Ron tells me not to look down at my skis. Feel the mountain under my skis, he says. Feel the slope, he says. Feel the pressure of my ski edge cutting into the snow as I swoosh (my technical term, not his) down the mountain. He stops at the top of the run to point out the endless acres of evergreens that roll out like a carpet unfurled at Crystal's feet. He reminds me again on the way down the mountain.
"Look around," he yells as I zip past him, chin to chest. "Check out the scenery!"
I glance up. Pretty, yes. Then—yikes—whoops—flailing, flailing!—I almost lose my balance. Almost. But not quite. Believe it or not, I regain my balance and swoosh on.
What I feel at that moment of "almost but not quite" is not necessarily the mountain or the slope or the pressure of my ski edge cutting into the snow, but a miracle.
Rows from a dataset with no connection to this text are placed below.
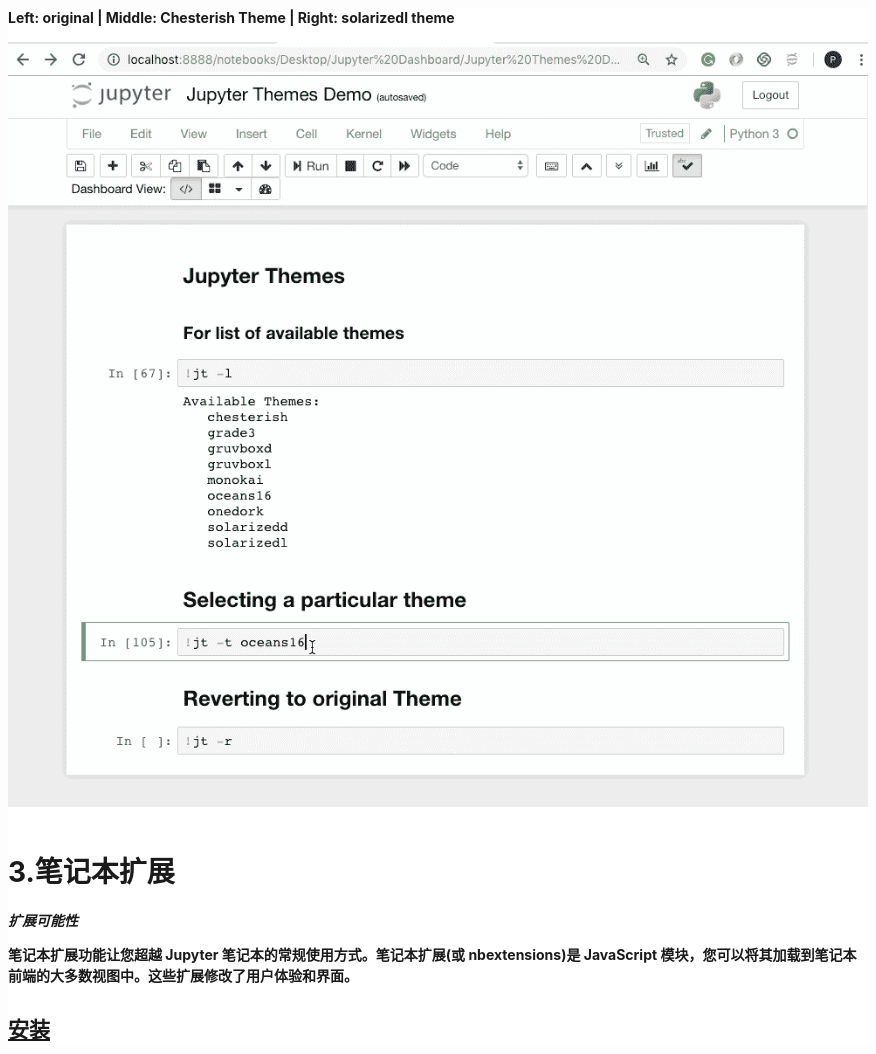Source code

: 
**Left: **origina**l | Middle: **Chesterish** Theme | Right: **solarizedl** theme**

**![](img/5f0bb1cf00ad511f9c3be8e360d34018.png)**

# **3.笔记本扩展**

*****扩展可能性*****

**笔记本扩展功能让您超越 Jupyter 笔记本的常规使用方式。笔记本扩展(或 nbextensions)是 JavaScript 模块，您可以将其加载到笔记本前端的大多数视图中。这些扩展修改了用户体验和界面。**

## **[安装](https://github.com/Jupyter-contrib/jupyter_nbextensions_configurator#installation)**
I feel a miracle in my snow boots. A slightly cold miracle with a somewhat snug fit, but a miracle nonetheless. So I practice this looking-forward, looking-around business as best I can on my next few downward swooshes.
And then Ron, ever the therapist, asks me a question he already knows the answer to: "Do you want to look cool?"
Of course I do. Who doesn't want to look cool as they ski?
He nods. "Then you have to put your arms down. You're holding them at 90 degrees in front of you."
I don't really see the problem with this, and I sort of resent having to be concerned with my arms when, really, my legs are only just starting to get under control. I squint at him, skeptical of his assessment.
You look, he says in all seriousness, like a chipmunk. He raises his arm like a chipmunk eating a nut.
I gasp. And then focus very, very, very hard on keeping my arms relaxed.